Electronic Theses and Dissertations

Date of Award


Document Type


Degree Name

M.S. in Chemistry

First Advisor

James Cizdziel

Second Advisor

Susan Pedigo

Third Advisor

Kerri Scott


University of Mississippi

Relational Format



Analysis of latent fingerprints, the pattern left behind on surfaces from the friction ridges of a human finger, has been a lead investigative tool in identifying suspects for over a century. Pores from the skin ridges produce natural secretions containing various endogenous compounds that can be transferred onto surfaces that the finger touches. The chemical composition of fingerprint residues can thus contain both natural secretions as well as environmental contaminants collected from surfaces or materials the person has touched. With this, incriminating evidence such as traces of explosives or illicit drugs can be characterized from latent fingerprints, giving strong evidence for forensic cases. Analyzing the chemical composition of latent fingerprints without destroying them is challenging. With FTIR microscopy, latent fingerprints can be chemically characterized while also keeping the print intact for identification purposes.
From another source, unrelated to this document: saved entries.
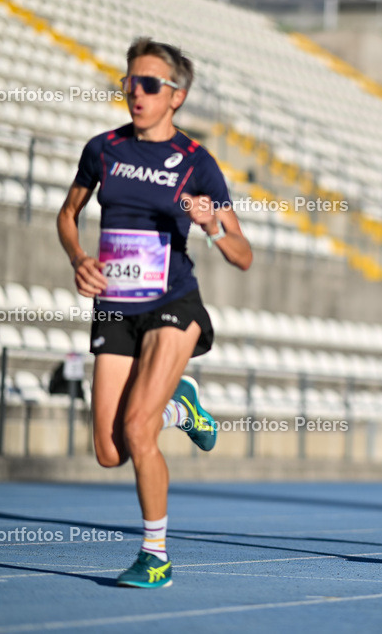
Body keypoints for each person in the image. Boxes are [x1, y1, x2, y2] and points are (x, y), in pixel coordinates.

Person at [57, 37, 252, 587]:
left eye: (148, 84)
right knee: (109, 450)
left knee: (138, 428)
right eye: (129, 81)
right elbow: (68, 214)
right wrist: (78, 258)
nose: (134, 92)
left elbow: (243, 255)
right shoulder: (103, 150)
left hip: (173, 303)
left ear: (176, 97)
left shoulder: (197, 164)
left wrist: (212, 224)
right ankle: (182, 408)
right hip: (115, 308)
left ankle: (156, 555)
In this study, we developed methods to measure latent fingerprints using Bruker’s LUMOS II FTIR microscope. We also examine the aging of fingerprints on low-e glass slides stored in different locations and subsequently analyzed over a month. Chemical images were created showing the distribution of fingerprint residues including ibuprofen, touched prior to fingerprint application as an exogenous chemical marker. We observed that out of the three locations tested (in a desiccator, in a drawer, and near a window) that the desiccator was best suited for preserving the chemical compounds within the latent fingerprint and the fingerprint itself, and would, therefore, be an ideal place for forensic laboratories to store this kind of evidence. Also, discussed are the details of the creation of an undergraduate laboratory experiment in which forensic students were introduced to FTIR microscopy by analyzing fingerprints, paint chips, and fibers using the LUMOS II FTIR microscope. Overall, Chapter 1 introduces fingerprints and their analyses via FTIR microscopy. Chapter 2 discusses research on developing methods to measure latent fingerprints using the LUMOS II FTIR microscope as well as investigating the aging of latent fingerprints on low-e glass slides. Finally, Chapter 3 details a new undergraduate laboratory experiment on FTIR microscopy for forensic chemistry or instrumental analysis courses.